New Delhi: Principal Secretary to Prime Minister Narendra Modi, P.K. Mishra, on Thursday said that the role of civil servants is rapidly evolving, with the focus shifting from gradual change to accelerated transformation to meet the demands of modern governance.
Delivering the Plenary Session address at the UPSC’s Shatabdi Sammelan Programme in New Delhi, Mishra noted that technological advancements, rapid urbanisation, climate challenges, and recurring disasters have significantly reshaped public service responsibilities. Today, he said, governance prioritises collaboration over hierarchy.
According to him, expectations from civil services have progressed from simple adherence to procedures to ensuring tangible outcomes, from working in departmental silos to fostering interoperable digital systems, and from a state delivering services to one that partners with citizens through Jan Bhagidari.
Mishra stressed that India is positioned at a decisive moment in its path to achieving the vision of Viksit Bharat 2047. He laid out three guiding principles for the decades ahead: refocusing civil services toward a development-oriented administration, reimagining recruitment to identify highly capable individuals, and promoting continuous learning throughout a civil servant’s career.
He highlighted that the shift in expectations is evident across sectors such as digital payments, social welfare delivery, healthcare, infrastructure, logistics, taxation, skilling, urban governance, and rural development. He added that these expectations now extend into emerging areas including quantum technology, space innovation, and the blue and green economies where India aims for global leadership.

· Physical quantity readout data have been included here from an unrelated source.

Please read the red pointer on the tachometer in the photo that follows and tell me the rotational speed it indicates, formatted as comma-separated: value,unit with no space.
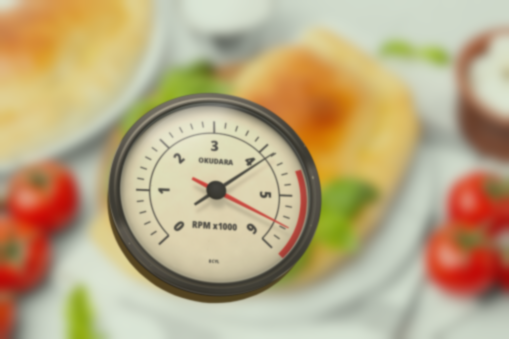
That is 5600,rpm
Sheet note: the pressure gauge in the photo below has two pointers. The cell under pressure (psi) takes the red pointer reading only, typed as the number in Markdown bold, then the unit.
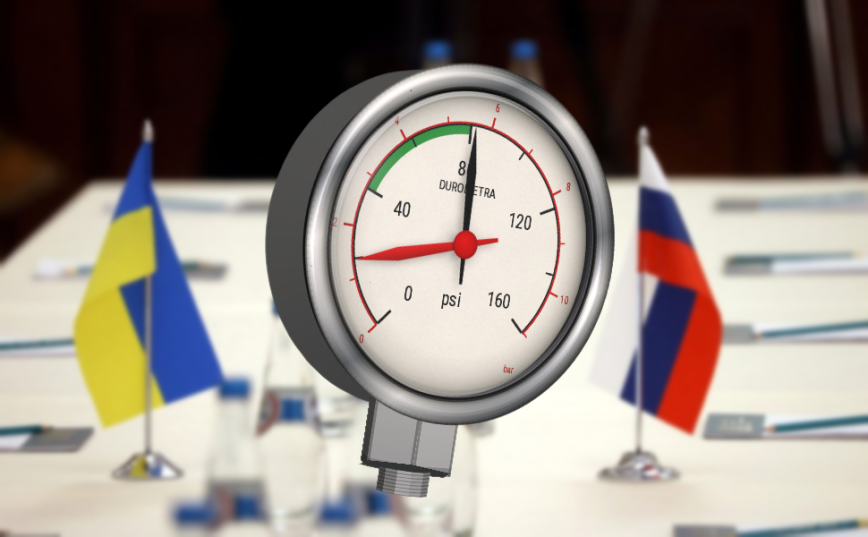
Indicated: **20** psi
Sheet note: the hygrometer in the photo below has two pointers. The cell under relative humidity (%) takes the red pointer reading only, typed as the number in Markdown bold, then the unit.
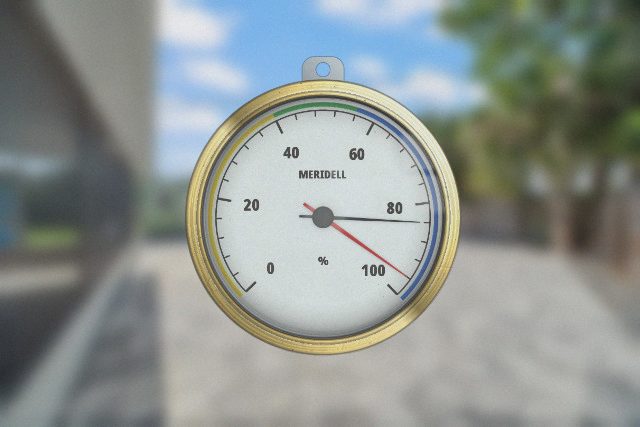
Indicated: **96** %
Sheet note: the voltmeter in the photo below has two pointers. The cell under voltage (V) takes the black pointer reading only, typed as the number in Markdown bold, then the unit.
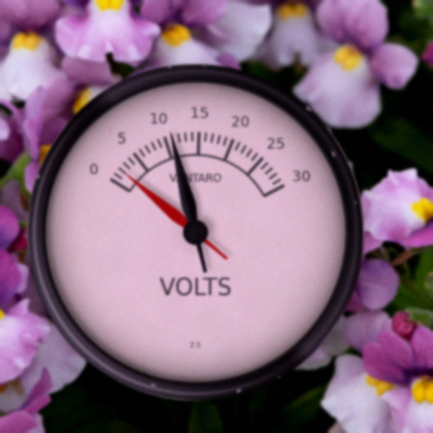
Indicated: **11** V
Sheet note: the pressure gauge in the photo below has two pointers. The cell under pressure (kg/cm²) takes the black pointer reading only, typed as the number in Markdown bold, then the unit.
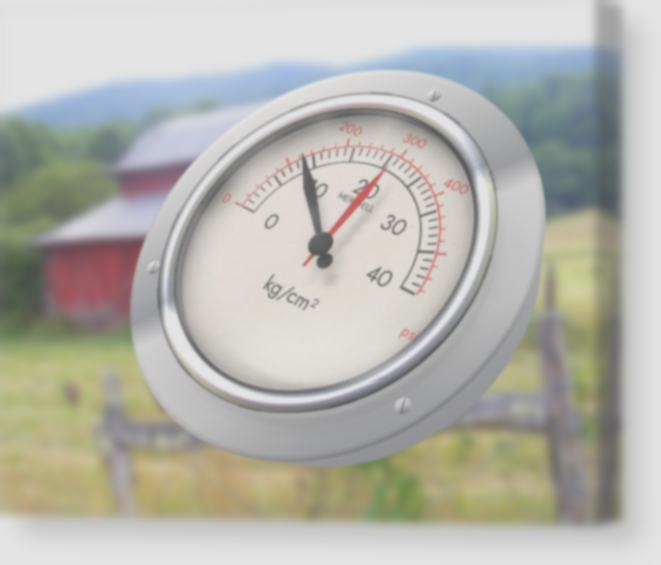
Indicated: **9** kg/cm²
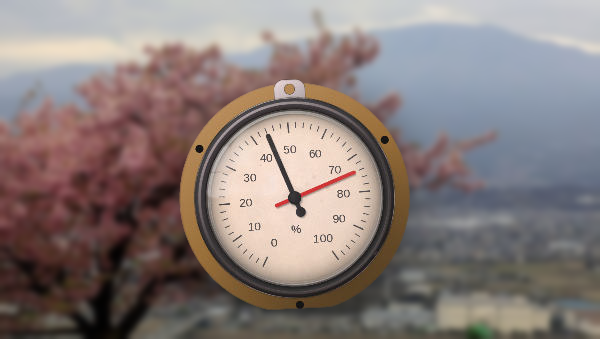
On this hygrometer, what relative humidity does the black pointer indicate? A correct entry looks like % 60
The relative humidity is % 44
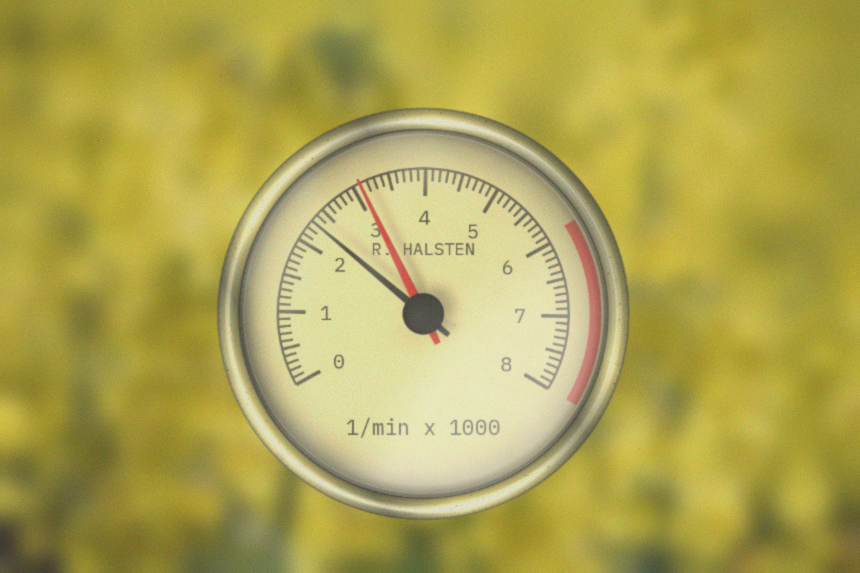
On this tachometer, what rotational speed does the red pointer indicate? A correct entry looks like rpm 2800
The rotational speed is rpm 3100
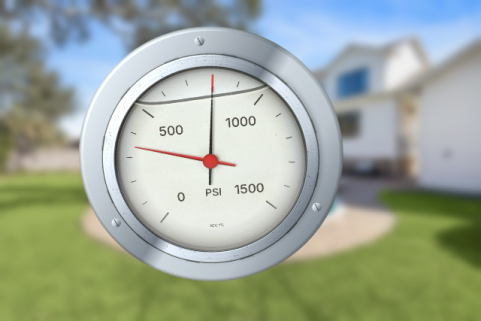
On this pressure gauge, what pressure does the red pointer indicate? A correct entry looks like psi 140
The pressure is psi 350
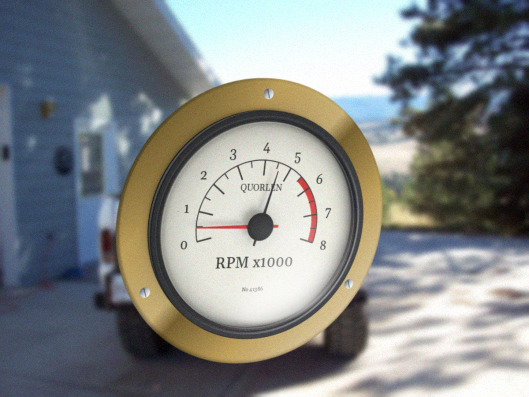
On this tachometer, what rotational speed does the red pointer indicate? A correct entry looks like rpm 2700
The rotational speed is rpm 500
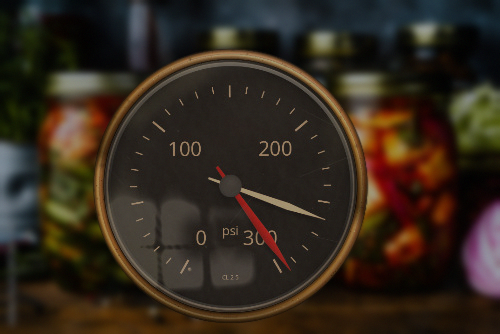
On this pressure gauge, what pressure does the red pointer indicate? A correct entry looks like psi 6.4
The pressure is psi 295
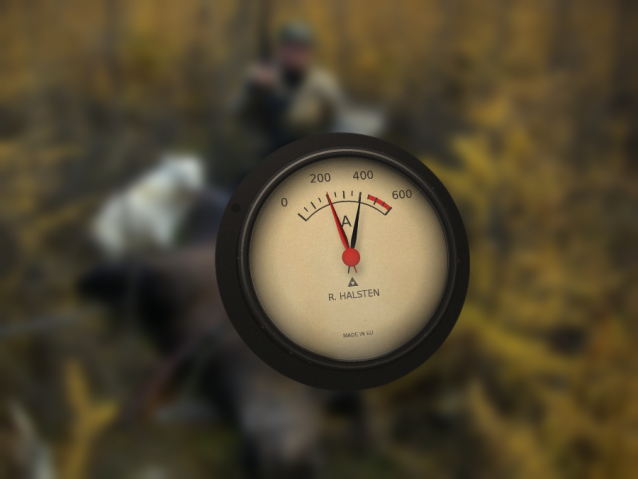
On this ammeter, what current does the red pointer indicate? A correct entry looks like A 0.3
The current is A 200
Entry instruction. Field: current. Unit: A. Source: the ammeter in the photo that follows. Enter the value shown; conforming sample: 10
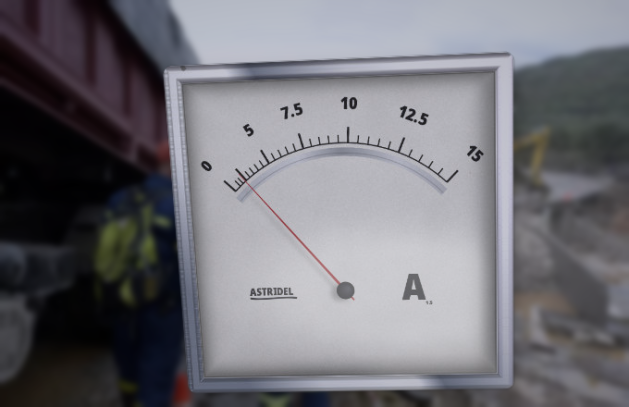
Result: 2.5
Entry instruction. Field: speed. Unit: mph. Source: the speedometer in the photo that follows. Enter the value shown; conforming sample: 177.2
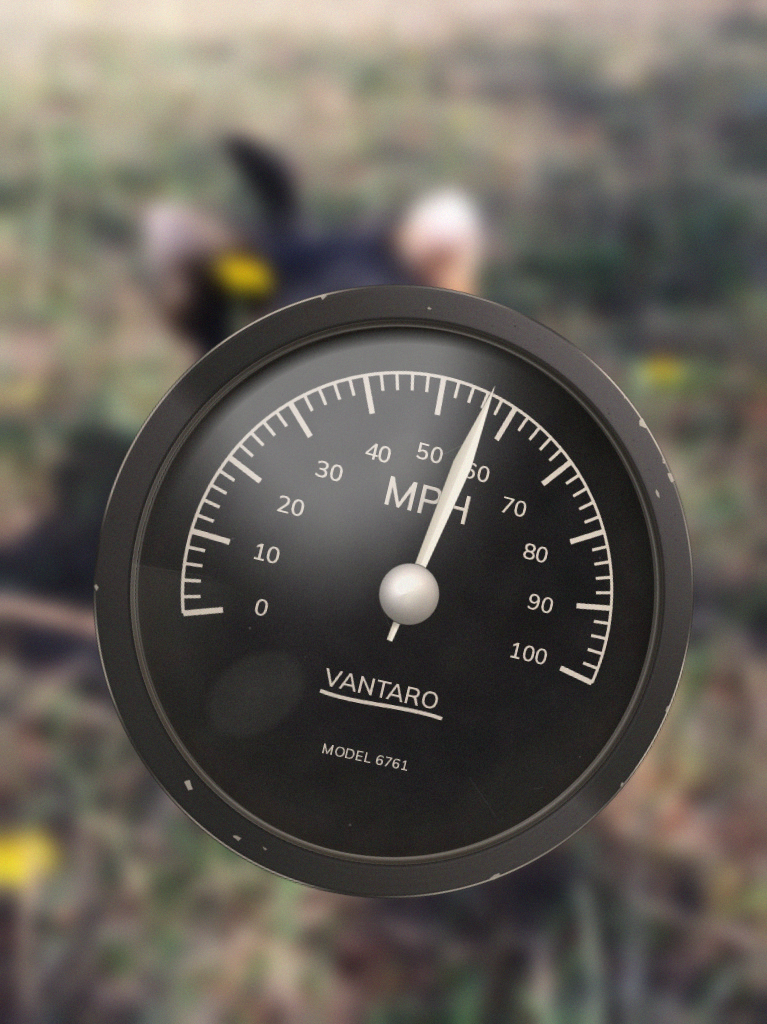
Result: 56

Civil servants, he said, must operate across domains, adopt humility and purpose, and uphold integrity. Mishra underlined the need for balancing ethical judgments with administrative efficiency and building confidence in handling data while maintaining strong human engagement.
He also observed that UPSC has, over its century-long journey, upheld merit, fairness, excellence, and integrity, retaining its stature as one of India’s most trusted Constitutional institutions. The celebration, he remarked, honours the foresight of the nation’s founding leaders and those who shaped the Commission in its early years.